Restrict the contents of personal header files. 52
The main purpose of header files is to encapsulate function prototypes and package-dependent global constants, global variables and global structures. Header files must not be used extensively for conditional compilation. It is recommended that the number of personal header files used be kept to a minimum.


Define macros only once. 53
Don’t rely on defining a macro at one point and then re-defining its value at another point. Define any macro only once, otherwise later changes may be made at the wrong point and may not be used. Also, if the second definition of the macro is inadvertently omitted (perhaps an include file may have been left out) you may use the wrong value unknowingly, whereas if the macro is defined only once, omitting this definition accidentally will probably produce a compiler error and the mistake will be spotted.


Test if macros have already been defined before defining them. 54
A header file which defines a macro should test whether it has been previously defined so that the macro is not interpreted twice if it has actually been included twice.
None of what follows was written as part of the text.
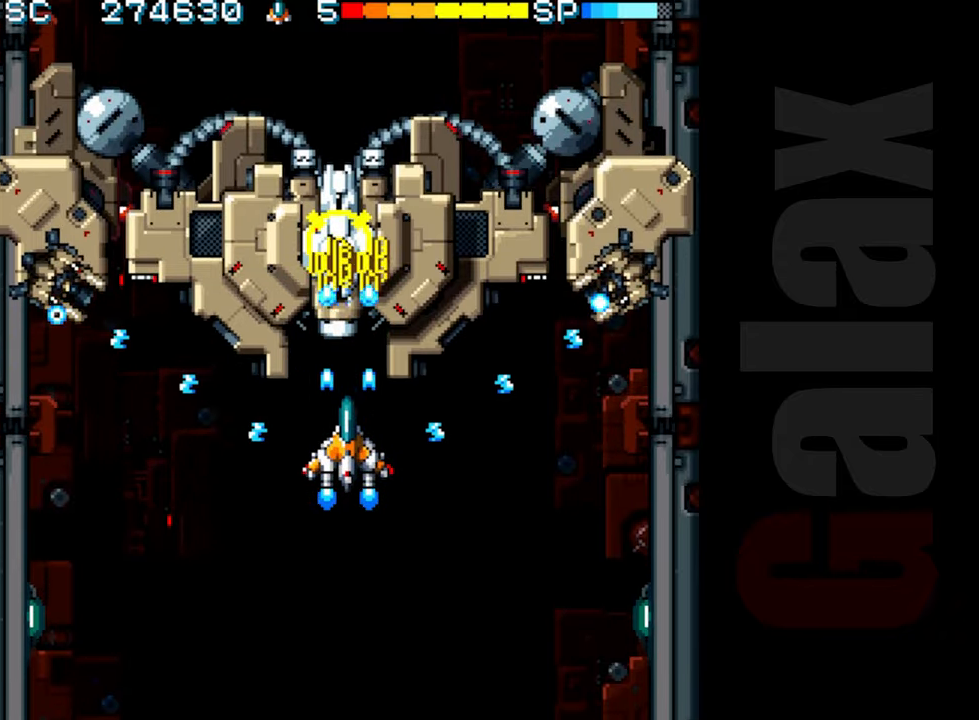
{"buttons": ["B"], "left_stick": "center", "events": [[33, "left_stick", "up"], [133, "left_stick", "center"]]}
For example:
        #ifndef header_read
        #define header_read 1
  
          ...
  
        #endif

This is a requirement for ANSI C header files and should also be applied to personal files.


Don’t use reserved words as names of preprocessor macros. 55
The following identifiers are reserved and must not be used as program identifiers:
        auto, break, case, char, const, continue, default, do, double,
        else, enum, extern, float, for, goto, if, int, long, register,
        return, short, signed, sizeof, static, struct, switch, typedef,
        union, unsigned, void, volatile, while.
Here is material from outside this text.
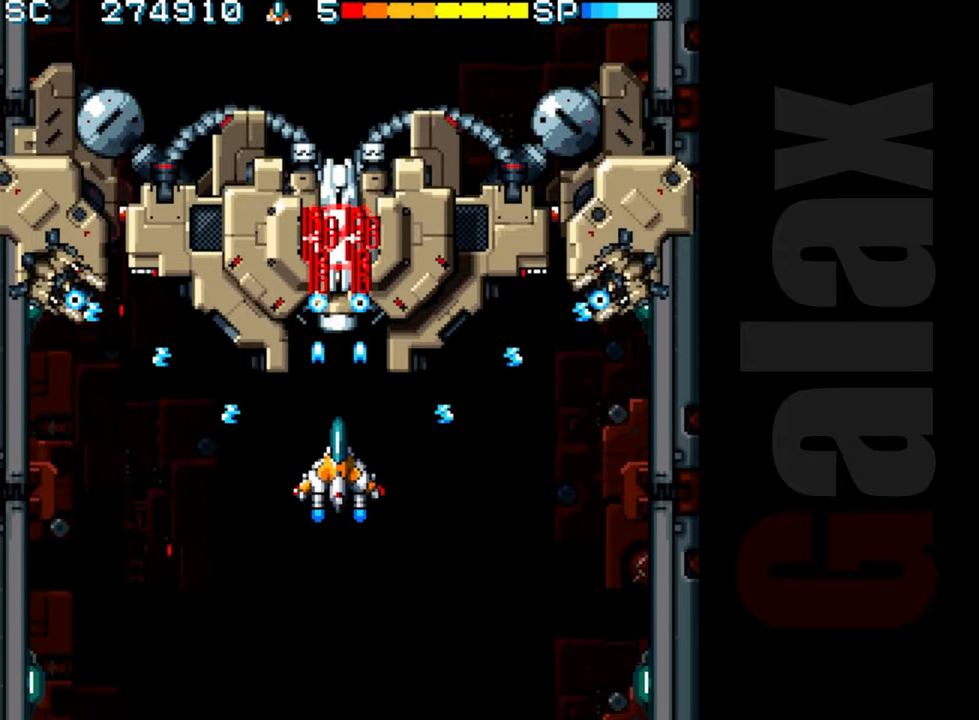
{"buttons": ["B"], "left_stick": "down", "events": []}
Although not forbidden by the standard it is bad programming practice to use these words as preprocessor macro names.


Don’t put directory names explicitly into #include statements. 56
Rather than specifying directory names, use the compiler options to search the relevant directories.


Use the standard syntax for include files. 57
Files should be included with the standard syntax. To search for the file beginning where the source program was found, use
        #include "filename"

To search for the file in the system directories, use

        #include <filename>

The VAX C syntax

        #include filename

extracts the header file from a VMS text library. This is non-portable.